Friction
On June 4th of this year I started a burpee pact. Every day me and the others that are in the pact do a set of burpees. We started with ten. Three months later we’re up to 16. It’s not as much about the number as it is doing it everyday… and the trick to doing it everyday is to get the first one done. After the first, it takes 30 seconds and you’re finished. The barrier is low. There’s little friction. If I had to go to the gym or if it took any time longer than 5 minutes, I guarantee I would be much less consistent.
Technology these days is all about designing seamless, frictionless experiences. Amazon’s one-click purchasing, face-recognition on your mobile device, and Netflix’s autoplay provide a smooth and, in many cases, addictive experience. Without friction, we slip into comfort of convenience and find it very difficult to tear ourselves away.
My vice is Youtube. It’s what I use to turn off my brain. I recognize this and have tried all-manner of curbing what turns into self-destructive behavior. What I have found is that just like burpees, once I get youtube open it’s not closed for quite some time so strategies like using an extension to block the site or “blanking-out” Youtube so that there’s only the search bar, don’t work. The friction has to be increased for opening up Youtube in the first place. With this realization, I created my own little website blocker that works across browsers. Now when I compulsively go to Youtube, nothing happens and I’m reminded that Youtube is not something I want to be doing with my time. It’s pretty easy to undo the website blocker at the moment, but I haven’t really found myself trying. That small amount of friciton is usually enough to deter me.

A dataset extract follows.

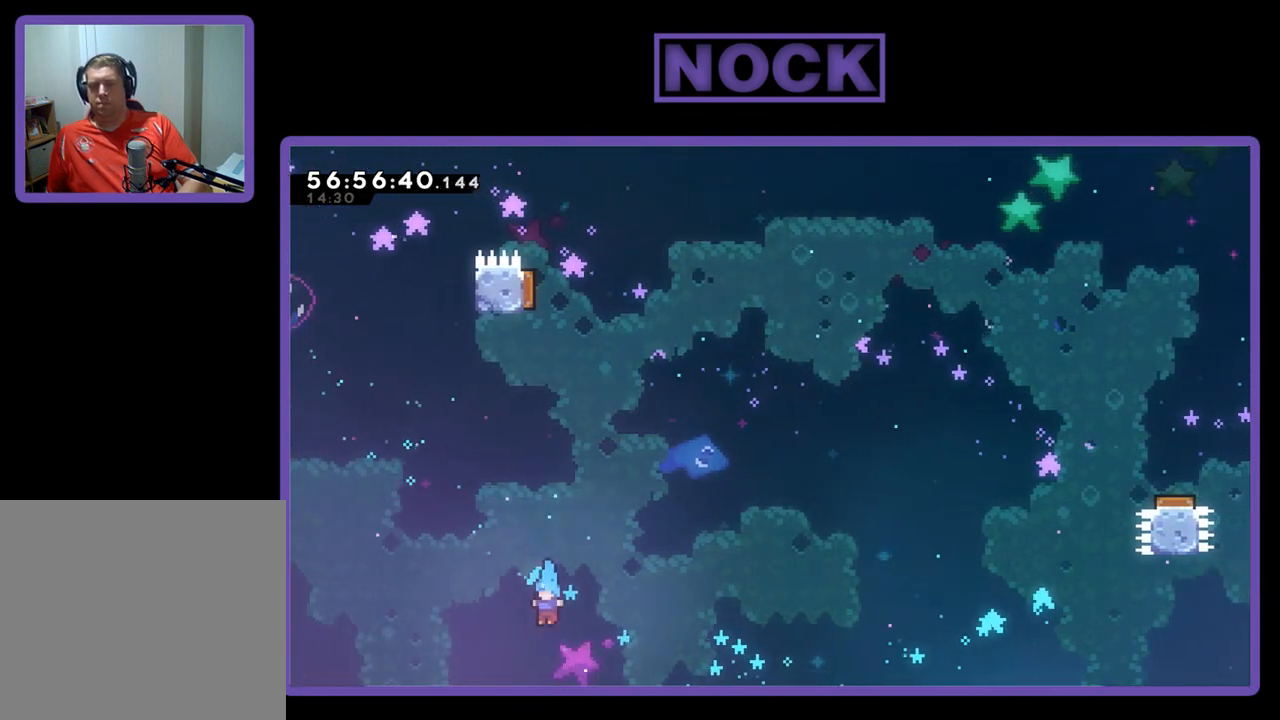
{"buttons": [], "right_stick": "center", "events": []}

Raising the barriers, or increasing the friction to stop an undesirable habit is something that’s long been known in behavior science. However, I think implicit human biases make us believe that if we just try harder we can overcome whatever temptation we’re fighting. This is damaging, especially if we consider something like my usage of Youtube an addiction. There’s a reason step one of AA’s 12 step program is admitting you have a problem. Until very recently, I considered my usage of Youtube a character flaw–I didn’t have a problem, I just needed more discipline. Nothing changed. In fact, things got worse. I went into a 3 month long slump where I was in a state of constant distraction, never allowing myself to do one thing at a time. If I was working, I was also watching Youtube, if I was eating, Youtube, relaxing, Youtube. It seeped into almost every part of my life and I think for the first time in my life. It’s only when I realized it didn’t matter how much will power I had that things began to change.